The presidents of Argentina, Uruguay and Bolivia, close Chavez allies, and a crowd of officials applauded to chants of "Chavez lives, the struggle goes on!" The doors were then opened for ordinary Venezuelans, who stood in a huge line to pay their respects, some making the sign of the cross, others in uniform giving the military salute, as a four-man honor guard stood by stiffly.

"His face was beautiful. We will remember him the way he was, the way he lived," Yelitze Santaella, governor of Monagas state, told AFP after seeing the body, which was not shown directly in state-run television coverage.
 
Chavez's death after a nearly two-year struggle with cancer was a blow to his supporters and to the alliance of left-wing Latin American powers, and it has plunged his OPEC member nation into uncertainty.

A new election is due to be called within what are sure to be 30 tense days, with Maduro, who took over as interim president, likely to face opposition leader Henrique Capriles, who lost to Chavez in the October election.

Under Chavez, Venezuela's oil wealth has underwritten the Castro brothers' communist rule in Cuba, and he repeatedly courted confrontation with Washington by cozying up to anti-Western governments in Russia, Syria and Iran.

Chavez's body, surrounded by soldiers en route to the academy where he found his political calling as a young man, will lie in state for Venezuelans to see until an official ceremony with foreign dignitaries on Friday.

People watched from their apartment windows while others climbed fences to get a better view of the hearse. Many held or wore iconic images of Chavez.

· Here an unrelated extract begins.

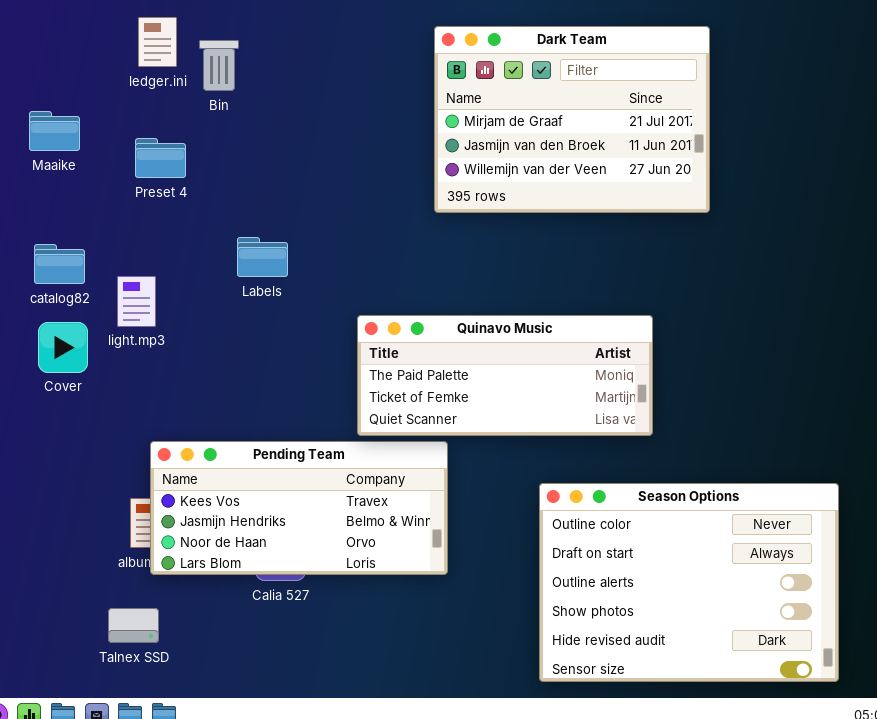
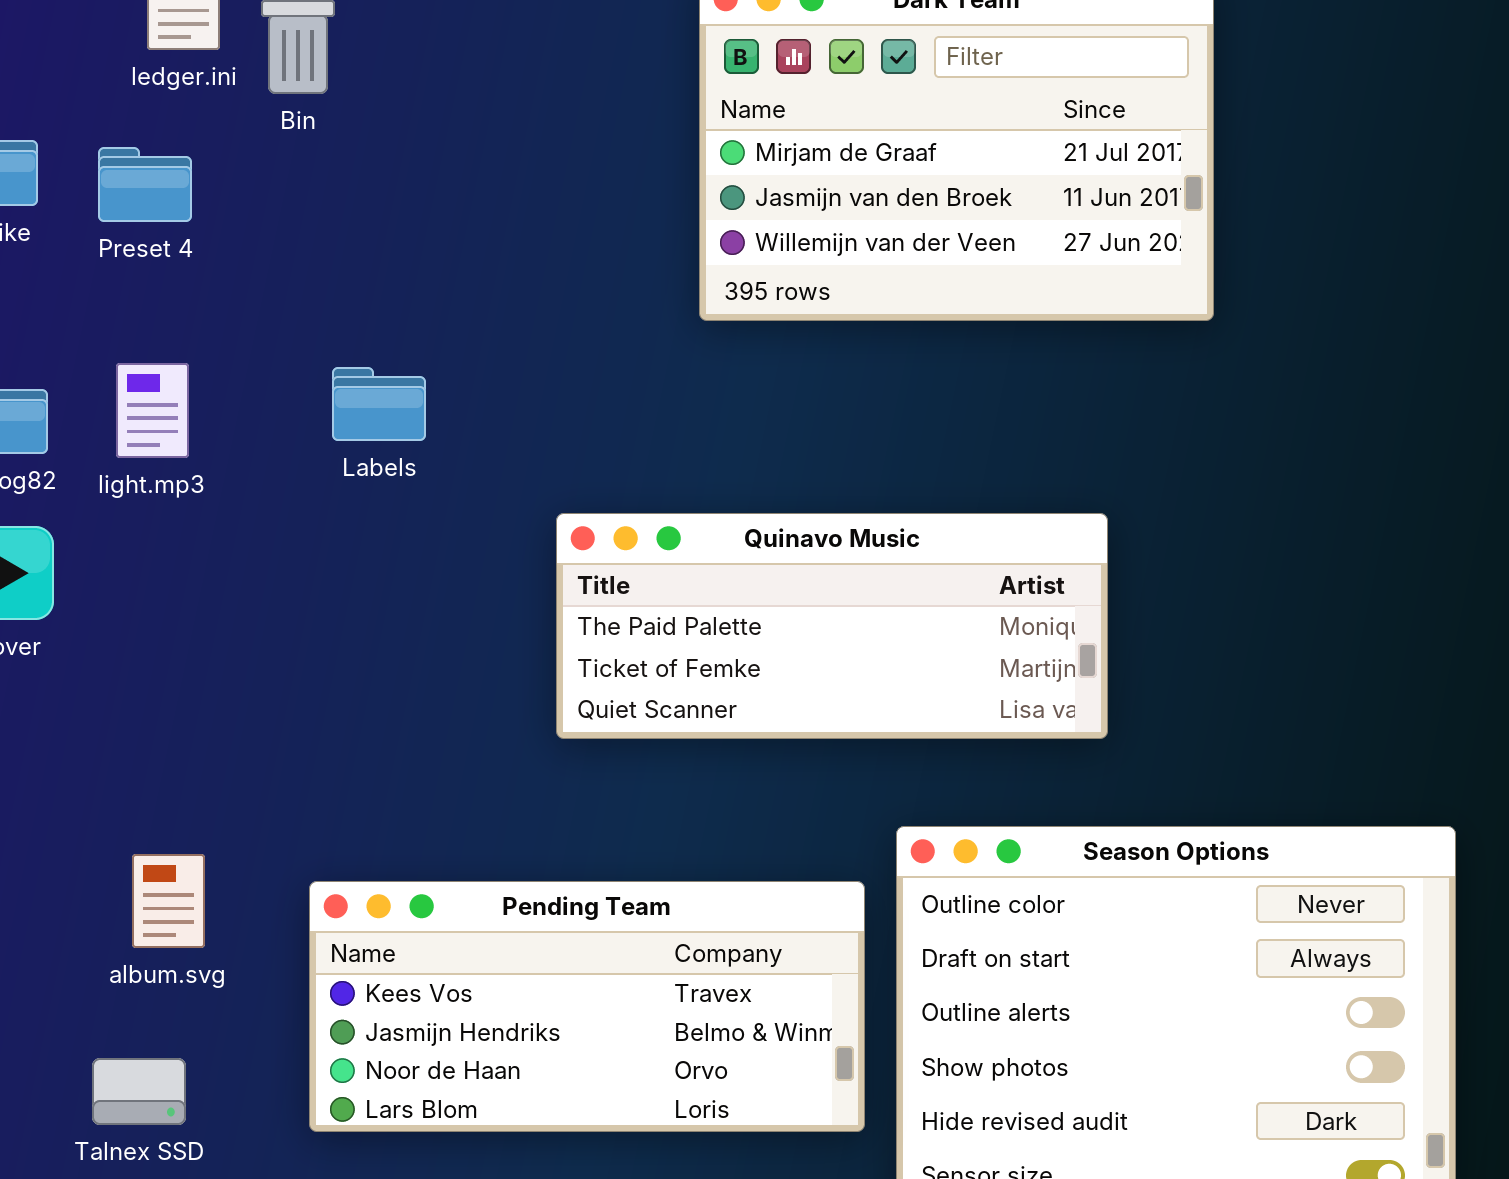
Preset 4: [135,138,186,178] -> [98,147,192,222], moved
light.mp3: [117,276,156,327] -> [116,363,189,458], moved
Pending Team: [150,441,448,575] -> [309,881,865,1132], moved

"After Jesus Christ, there's Hugo Chavez," said Maria Alexandra, a 46-year-old mother of six who said she lived in poverty before Chavez.
 
"Before him, the government didn't care about us... Now children have everything," she said.
 
Others expressed hope that Chavez's self-styled "Bolivarian Revolution" -- based on using the country's vast oil wealth for housing, education and social programs -- would live on after him.
 
"The leader is gone, but the ideas will never disappear," said Roberto Galindez, 32, a former professional basketball player turned computer engineer. "Maduro has the same Chavista doctrine. He will continue with the same ideals." The 58-year-old leader died Tuesday, weakened by a respiratory infection after a fourth round of cancer surgery. He had returned to Caracas on February 18 after two months of treatment in Cuba.
 
The death brought thousands of citizens to public squares across the country, weeping and celebrating the life of a man whose oil-funded socialist revolution delighted the poor and infuriated the wealthy.

But in a country divided by Chavez's populist style, not everyone agreed on his legacy, with opposition supporters in better-off neighborhoods still angry.

"Hate and division was the only thing that he spread," 28-year-old computer programmer Jose Mendoza told AFP in an eastern Caracas opposition bastion. "They want to make him a martyr. It made me laugh."